A TransformStream that detects charset from http client response and content, and converts them to utf-8.

Primary LanguageJavaScriptMIT LicenseMIT

html-charset

A TransformStream that detects charset from http client response and content, and converts HTML to utf-8. Besides, replaces charaset strings in a <meta> tag to "UTF-8".

Usage

var HTMLCharset = require('html-charset');
var converter = HTMLCharset(res.headers, 1024);

HTMLCharset(responseHeader[, bufferSize])

  • responseHeader {Object | String} Client response. this will be passed to charset module.
  • bufferSize {number} The maximum size of buffer for detecting charset (Default: 512).

Returns a new TransformStream that detects charset from http client response and chunked html content, finally converts html content to UTF-8 strings Buffers.
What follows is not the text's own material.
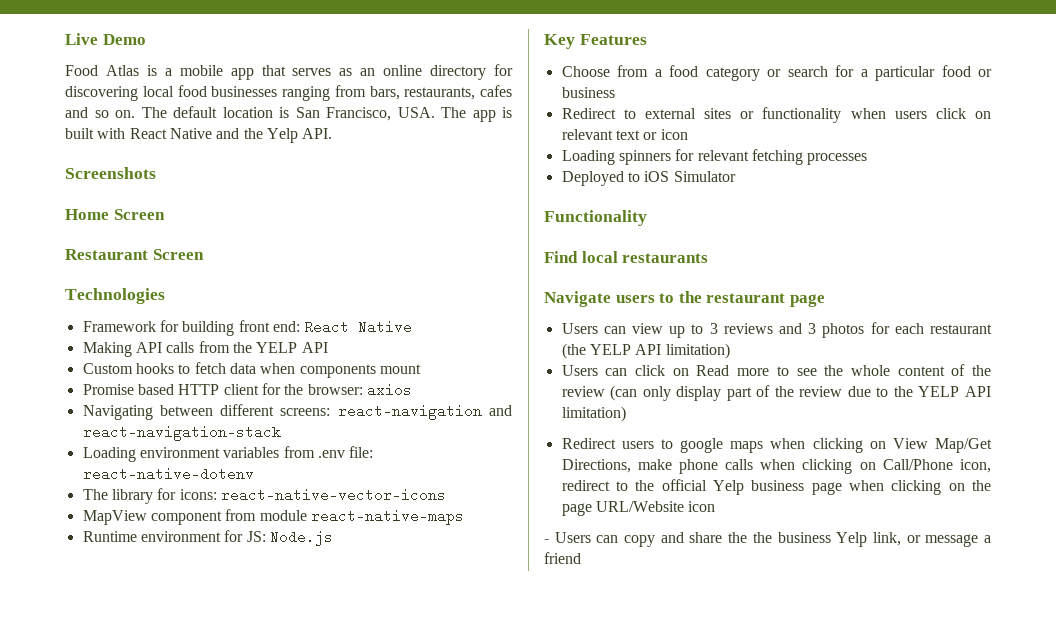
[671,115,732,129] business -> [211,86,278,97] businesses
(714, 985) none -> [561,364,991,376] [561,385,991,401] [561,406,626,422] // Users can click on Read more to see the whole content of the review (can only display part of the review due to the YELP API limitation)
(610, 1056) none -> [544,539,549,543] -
First, it stores html contents Buffers as big as bufferSize (default: 512 bytes) and detects charset strings. Then, it converts html contents to UTF-8 strings Buffers. At this time, the charset strings in a meta tag is replaced to "UTF-8" (e.g. <meta http-equiv="Content-Type" content="text/html; charset=EUC_JP"> will be replaced to <meta http-equiv="Content-Type" content="text/html; charset=UTF-8">). Finally, you can get UTF-8 html strings Buffers. If the charset couldn't be detected, this stream passes html contents with no modification.

Example

var request = require('request');
var HTMLCharset = require('html-charset');
var http = require('http');

http.createServer(function (cliReq, srvRes) {
    var req = request({
        uri: 'http://koubou.nin29.com/heya/image/2007/test_euc.html',
        gzip: true
    });
    
    srvRes.setHeader('Content-Type', 'text/html; charset=UTF-8');
    req.on('response', function (res) {
        var converter = HTMLCharset(res.headers);
        req.pipe(converter).pipe(srvRes);
    });
     
}).listen(8080);

req writes html contents to converter. converter receives string/Buffer contents, detects charset, converts contents to UTF-8 Buffer, replaces charset strings in a <meta> tag to "UTF-8", and writes UTF-8 Buffer contents to srvRes. srvRes receives UTF-8 Buffer contents and sends them to browser.